Walter made a low sound of amusement. “I doubt there’s a witch within twenty miles of Woodstock. Not with you living here.”
“And what of this book, Mistress Roydon?” George whipped out a pointed gray stick wrapped in string from a pocket hidden away in the bulbous outlines of his short britches. He licked the tip of his pencil and held it expectantly. “Can you tell me its size and contents? I will look for it in Oxford.”
“The book can wait,” I said. “First I need proper clothes. I can’t go out of the house wearing Pierre’s jacket and the skirt that Matthew’s sister wore to Jane Seymour’s funeral.”

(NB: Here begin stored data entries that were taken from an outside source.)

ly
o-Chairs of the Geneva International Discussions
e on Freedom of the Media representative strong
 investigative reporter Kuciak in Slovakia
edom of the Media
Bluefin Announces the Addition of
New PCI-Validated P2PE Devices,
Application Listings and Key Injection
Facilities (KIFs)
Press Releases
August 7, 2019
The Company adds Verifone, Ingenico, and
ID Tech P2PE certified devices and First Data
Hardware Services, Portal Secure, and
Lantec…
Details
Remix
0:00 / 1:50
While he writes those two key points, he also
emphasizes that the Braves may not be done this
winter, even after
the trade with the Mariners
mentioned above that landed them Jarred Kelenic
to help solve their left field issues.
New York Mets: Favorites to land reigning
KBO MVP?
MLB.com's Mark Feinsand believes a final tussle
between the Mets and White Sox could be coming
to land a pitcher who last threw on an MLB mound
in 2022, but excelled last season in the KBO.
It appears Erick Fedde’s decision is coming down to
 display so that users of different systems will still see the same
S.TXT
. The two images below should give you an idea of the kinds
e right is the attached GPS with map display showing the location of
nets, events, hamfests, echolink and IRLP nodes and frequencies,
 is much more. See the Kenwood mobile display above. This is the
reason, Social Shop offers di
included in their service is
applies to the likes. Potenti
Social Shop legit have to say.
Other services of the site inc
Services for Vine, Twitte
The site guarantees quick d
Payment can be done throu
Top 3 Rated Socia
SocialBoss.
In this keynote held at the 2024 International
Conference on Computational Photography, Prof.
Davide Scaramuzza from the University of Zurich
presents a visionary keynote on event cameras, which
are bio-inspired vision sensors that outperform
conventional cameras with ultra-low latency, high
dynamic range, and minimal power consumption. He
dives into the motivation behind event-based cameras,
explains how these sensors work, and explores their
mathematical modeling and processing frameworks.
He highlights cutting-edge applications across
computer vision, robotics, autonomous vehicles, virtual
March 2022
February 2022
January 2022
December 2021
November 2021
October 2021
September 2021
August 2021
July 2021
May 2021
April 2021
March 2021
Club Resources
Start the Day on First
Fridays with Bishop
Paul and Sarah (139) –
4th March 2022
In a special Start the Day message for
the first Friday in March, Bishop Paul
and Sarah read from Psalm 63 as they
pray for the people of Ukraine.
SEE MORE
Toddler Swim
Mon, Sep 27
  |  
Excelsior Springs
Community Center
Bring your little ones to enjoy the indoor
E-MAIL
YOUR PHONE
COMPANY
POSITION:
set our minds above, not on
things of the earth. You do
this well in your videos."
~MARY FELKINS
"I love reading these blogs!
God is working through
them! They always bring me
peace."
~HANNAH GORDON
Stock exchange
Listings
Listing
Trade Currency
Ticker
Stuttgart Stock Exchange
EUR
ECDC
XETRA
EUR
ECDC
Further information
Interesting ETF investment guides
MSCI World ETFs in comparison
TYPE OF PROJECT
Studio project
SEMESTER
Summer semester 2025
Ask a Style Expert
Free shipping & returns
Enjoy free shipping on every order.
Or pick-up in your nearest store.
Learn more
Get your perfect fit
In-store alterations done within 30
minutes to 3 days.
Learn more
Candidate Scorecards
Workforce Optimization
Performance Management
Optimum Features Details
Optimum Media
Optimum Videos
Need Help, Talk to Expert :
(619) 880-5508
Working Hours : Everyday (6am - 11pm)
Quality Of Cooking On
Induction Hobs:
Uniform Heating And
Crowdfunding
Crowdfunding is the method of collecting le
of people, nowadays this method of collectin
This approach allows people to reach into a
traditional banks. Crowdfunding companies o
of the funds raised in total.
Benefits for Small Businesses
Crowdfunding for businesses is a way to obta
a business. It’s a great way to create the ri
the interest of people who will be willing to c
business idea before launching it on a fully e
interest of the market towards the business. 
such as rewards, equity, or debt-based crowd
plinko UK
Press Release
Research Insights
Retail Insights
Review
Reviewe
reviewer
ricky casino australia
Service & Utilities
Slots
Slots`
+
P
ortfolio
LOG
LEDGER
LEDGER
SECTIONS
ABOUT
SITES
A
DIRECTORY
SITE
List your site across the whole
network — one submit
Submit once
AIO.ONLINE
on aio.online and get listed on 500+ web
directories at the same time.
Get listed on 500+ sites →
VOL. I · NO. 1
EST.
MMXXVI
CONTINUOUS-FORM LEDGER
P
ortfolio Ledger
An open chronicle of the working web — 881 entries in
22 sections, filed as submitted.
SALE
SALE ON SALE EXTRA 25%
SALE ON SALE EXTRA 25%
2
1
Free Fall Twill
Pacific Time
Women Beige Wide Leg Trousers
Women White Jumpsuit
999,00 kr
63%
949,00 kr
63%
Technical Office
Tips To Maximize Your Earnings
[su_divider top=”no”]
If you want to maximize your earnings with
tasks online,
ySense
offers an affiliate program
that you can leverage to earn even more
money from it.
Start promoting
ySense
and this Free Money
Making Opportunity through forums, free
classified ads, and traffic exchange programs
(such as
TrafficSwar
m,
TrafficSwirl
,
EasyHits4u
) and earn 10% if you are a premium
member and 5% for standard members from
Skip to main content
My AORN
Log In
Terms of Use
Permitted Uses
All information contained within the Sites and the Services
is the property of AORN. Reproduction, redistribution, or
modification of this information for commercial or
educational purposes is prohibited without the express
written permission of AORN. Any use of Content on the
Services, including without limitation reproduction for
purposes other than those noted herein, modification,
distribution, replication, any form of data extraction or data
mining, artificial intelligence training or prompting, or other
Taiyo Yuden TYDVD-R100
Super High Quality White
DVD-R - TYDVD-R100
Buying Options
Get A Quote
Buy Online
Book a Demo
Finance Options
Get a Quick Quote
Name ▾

“Go out of the house?” Kit scoffed. “Utter lunacy.”
“Kit is right,” George said apologetically. He made a notation in his book. “Your speech makes it apparent you are a stranger to England. I would be happy to give you elocution lessons, Mistress Roydon.” The idea of George Chapman playing Henry Higgins to my Eliza Doolittle was enough to make me look longingly at the exit.
“She shouldn’t be allowed to speak at all, Matt. You must keep her quiet,” Kit insisted.
“What we need is a woman, someone to advise Diana. Why is there not one daughter, wife, or mistress to be had among the five of you?” Matthew demanded. Deep silence fell.
“Walter?” Kit asked archly, sending the rest of the men into a fit of laughter and lightening the heavy atmosphere as though a summer storm had blown through the room. Even Matthew joined in.
Pierre entered as the laughter faded, kicking up sprigs of rosemary and lavender strewn among the rushes laid down to keep dampness from being tromped through the house. At the same moment, the bells began to toll the hour of twelve. Like the sight of the quinces, the combination of sounds and smells took me straight back to Madison.
Past, present, and future met. Rather than a slow, fluid unspooling, there was a moment of stillness as if time had stopped. My breath hitched.